● **ASSIGNMENT**:
Which lines in the data below contain the string "الجدوى"? Find each one and copy it in full, treating uppercase and lowercase as different.

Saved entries
↓↓↓

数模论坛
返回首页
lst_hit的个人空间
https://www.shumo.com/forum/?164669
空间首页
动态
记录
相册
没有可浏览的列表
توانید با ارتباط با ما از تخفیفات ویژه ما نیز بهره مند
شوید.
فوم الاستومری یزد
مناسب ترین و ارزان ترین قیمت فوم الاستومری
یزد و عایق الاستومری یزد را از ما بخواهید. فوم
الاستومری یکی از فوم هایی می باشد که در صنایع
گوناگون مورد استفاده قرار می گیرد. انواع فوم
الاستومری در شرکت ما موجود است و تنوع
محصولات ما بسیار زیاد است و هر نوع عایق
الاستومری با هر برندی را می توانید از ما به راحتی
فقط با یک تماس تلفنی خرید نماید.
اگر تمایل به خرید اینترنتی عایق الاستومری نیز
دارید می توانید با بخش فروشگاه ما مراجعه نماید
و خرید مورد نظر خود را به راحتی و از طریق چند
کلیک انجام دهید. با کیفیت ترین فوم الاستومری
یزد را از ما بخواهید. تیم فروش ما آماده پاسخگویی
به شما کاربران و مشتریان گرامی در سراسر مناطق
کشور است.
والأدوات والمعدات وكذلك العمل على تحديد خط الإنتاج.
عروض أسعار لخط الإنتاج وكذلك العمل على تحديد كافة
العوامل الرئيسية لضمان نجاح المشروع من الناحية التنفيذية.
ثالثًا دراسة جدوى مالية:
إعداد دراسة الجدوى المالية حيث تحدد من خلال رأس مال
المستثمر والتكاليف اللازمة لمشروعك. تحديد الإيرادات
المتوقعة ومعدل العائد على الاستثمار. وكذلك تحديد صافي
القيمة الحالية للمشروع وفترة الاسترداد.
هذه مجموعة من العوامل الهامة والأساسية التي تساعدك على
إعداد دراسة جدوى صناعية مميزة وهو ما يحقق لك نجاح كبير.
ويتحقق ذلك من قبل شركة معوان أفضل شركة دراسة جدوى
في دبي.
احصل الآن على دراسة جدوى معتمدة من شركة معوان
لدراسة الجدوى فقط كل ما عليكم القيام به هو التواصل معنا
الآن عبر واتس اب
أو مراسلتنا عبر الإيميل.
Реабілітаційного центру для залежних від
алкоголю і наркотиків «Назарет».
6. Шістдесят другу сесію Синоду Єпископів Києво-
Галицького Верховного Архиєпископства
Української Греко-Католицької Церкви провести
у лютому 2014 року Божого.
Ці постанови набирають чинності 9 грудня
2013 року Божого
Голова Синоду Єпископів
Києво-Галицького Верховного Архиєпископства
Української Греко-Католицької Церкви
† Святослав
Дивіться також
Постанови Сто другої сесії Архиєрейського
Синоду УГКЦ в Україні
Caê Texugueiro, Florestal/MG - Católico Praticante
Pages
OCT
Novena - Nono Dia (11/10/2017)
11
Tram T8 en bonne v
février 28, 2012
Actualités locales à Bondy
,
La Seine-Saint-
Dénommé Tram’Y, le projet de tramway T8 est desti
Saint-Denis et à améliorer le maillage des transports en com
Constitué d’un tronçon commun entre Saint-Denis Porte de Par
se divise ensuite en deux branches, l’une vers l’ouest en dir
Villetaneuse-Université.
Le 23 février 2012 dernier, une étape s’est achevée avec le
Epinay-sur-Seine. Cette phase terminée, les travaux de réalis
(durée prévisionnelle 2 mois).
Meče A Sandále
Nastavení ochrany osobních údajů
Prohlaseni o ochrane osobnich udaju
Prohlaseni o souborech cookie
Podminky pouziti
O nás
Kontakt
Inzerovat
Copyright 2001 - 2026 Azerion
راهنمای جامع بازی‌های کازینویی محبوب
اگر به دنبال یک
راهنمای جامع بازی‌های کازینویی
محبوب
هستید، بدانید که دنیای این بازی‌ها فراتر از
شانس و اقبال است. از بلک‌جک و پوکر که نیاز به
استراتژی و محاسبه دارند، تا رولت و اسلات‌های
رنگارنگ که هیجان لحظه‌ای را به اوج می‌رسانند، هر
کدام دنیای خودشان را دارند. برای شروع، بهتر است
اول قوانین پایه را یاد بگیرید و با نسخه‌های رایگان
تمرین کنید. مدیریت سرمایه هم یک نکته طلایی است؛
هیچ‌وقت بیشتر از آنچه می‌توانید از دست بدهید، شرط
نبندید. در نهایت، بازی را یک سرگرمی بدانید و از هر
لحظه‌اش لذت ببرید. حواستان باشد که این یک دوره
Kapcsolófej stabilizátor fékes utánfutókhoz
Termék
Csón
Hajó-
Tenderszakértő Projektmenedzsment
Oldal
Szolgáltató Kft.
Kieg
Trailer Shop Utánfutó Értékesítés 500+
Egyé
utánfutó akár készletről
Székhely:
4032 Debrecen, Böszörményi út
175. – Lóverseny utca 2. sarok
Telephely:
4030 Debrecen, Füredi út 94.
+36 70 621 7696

↑↑↑
↓↓↓

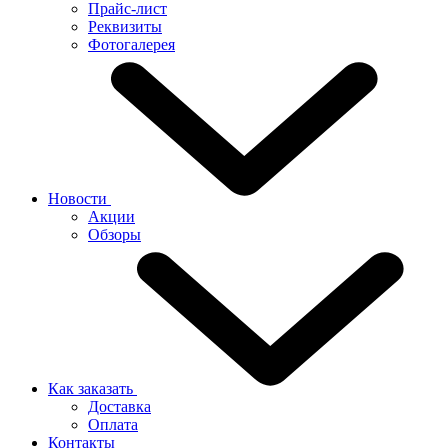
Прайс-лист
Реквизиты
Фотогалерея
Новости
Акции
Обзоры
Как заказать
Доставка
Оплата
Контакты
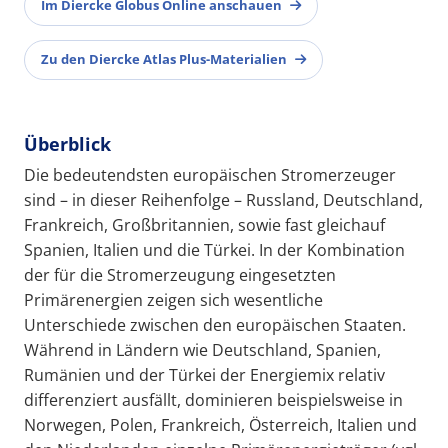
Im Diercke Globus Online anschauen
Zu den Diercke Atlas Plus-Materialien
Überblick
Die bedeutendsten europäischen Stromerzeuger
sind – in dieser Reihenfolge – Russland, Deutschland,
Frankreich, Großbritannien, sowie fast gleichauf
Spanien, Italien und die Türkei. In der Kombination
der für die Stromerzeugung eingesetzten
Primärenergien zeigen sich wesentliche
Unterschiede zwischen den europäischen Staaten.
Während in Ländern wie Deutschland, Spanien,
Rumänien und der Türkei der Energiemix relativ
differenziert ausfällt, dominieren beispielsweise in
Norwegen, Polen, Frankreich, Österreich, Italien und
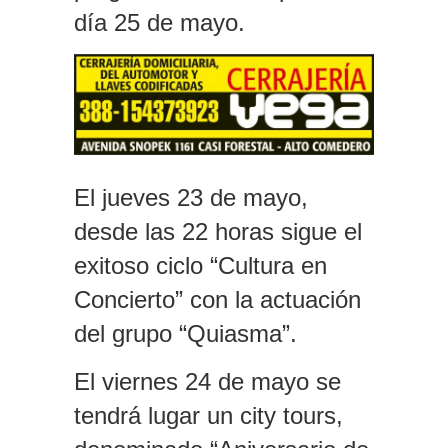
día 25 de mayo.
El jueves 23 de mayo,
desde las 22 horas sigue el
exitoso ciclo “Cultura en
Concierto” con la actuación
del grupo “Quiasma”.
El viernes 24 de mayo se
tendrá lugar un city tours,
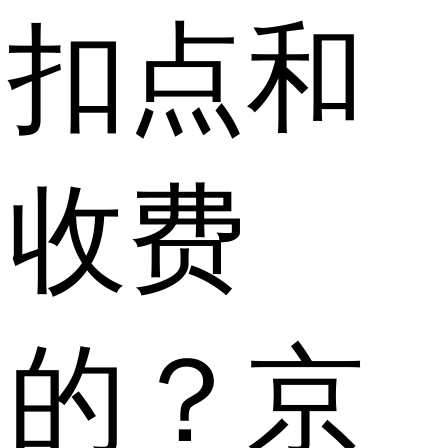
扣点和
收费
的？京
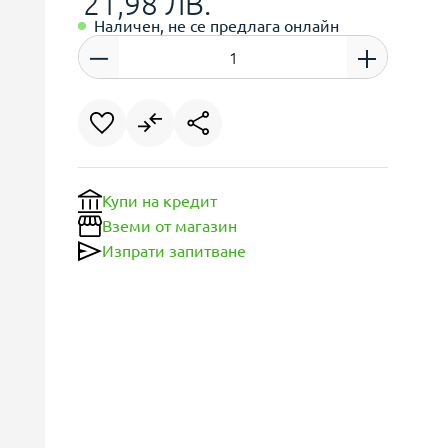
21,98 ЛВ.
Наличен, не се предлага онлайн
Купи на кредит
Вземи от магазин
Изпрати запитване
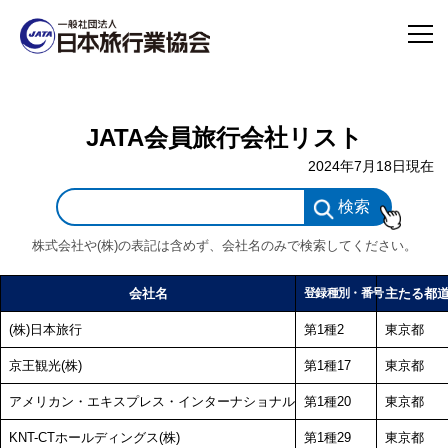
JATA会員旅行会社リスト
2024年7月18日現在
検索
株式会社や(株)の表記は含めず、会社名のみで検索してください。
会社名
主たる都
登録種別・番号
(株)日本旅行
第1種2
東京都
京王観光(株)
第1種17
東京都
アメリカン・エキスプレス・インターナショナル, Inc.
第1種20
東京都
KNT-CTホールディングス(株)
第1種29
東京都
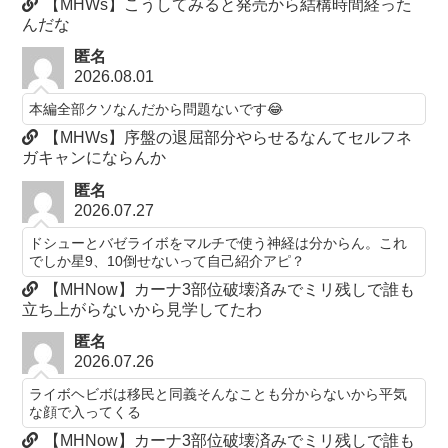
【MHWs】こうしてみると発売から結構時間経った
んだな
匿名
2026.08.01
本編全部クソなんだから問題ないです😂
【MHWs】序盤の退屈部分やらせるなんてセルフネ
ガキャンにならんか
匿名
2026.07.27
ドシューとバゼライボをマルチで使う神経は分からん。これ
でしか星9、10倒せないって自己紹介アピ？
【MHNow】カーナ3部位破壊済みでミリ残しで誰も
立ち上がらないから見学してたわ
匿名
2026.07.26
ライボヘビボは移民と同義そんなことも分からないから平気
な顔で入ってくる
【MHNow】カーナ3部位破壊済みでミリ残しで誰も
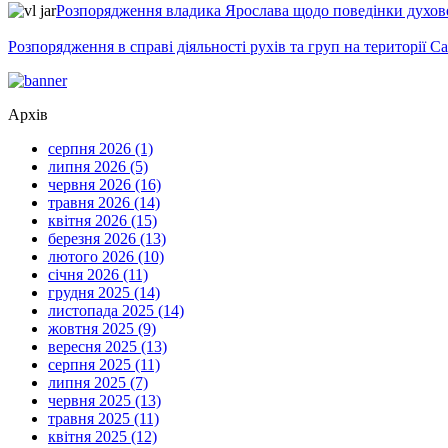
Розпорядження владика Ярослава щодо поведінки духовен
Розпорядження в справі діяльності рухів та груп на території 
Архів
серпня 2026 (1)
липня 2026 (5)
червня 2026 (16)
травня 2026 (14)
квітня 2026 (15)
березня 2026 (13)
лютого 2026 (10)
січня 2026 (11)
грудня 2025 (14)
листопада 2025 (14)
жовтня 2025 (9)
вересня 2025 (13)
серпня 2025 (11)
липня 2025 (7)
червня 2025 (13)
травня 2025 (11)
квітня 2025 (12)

↑↑↑

● **REPLY TO THE TASK**:
إعداد دراسة الجدوى المالية حيث تحدد من خلال رأس مال
لدراسة الجدوى فقط كل ما عليكم القيام به هو التواصل معنا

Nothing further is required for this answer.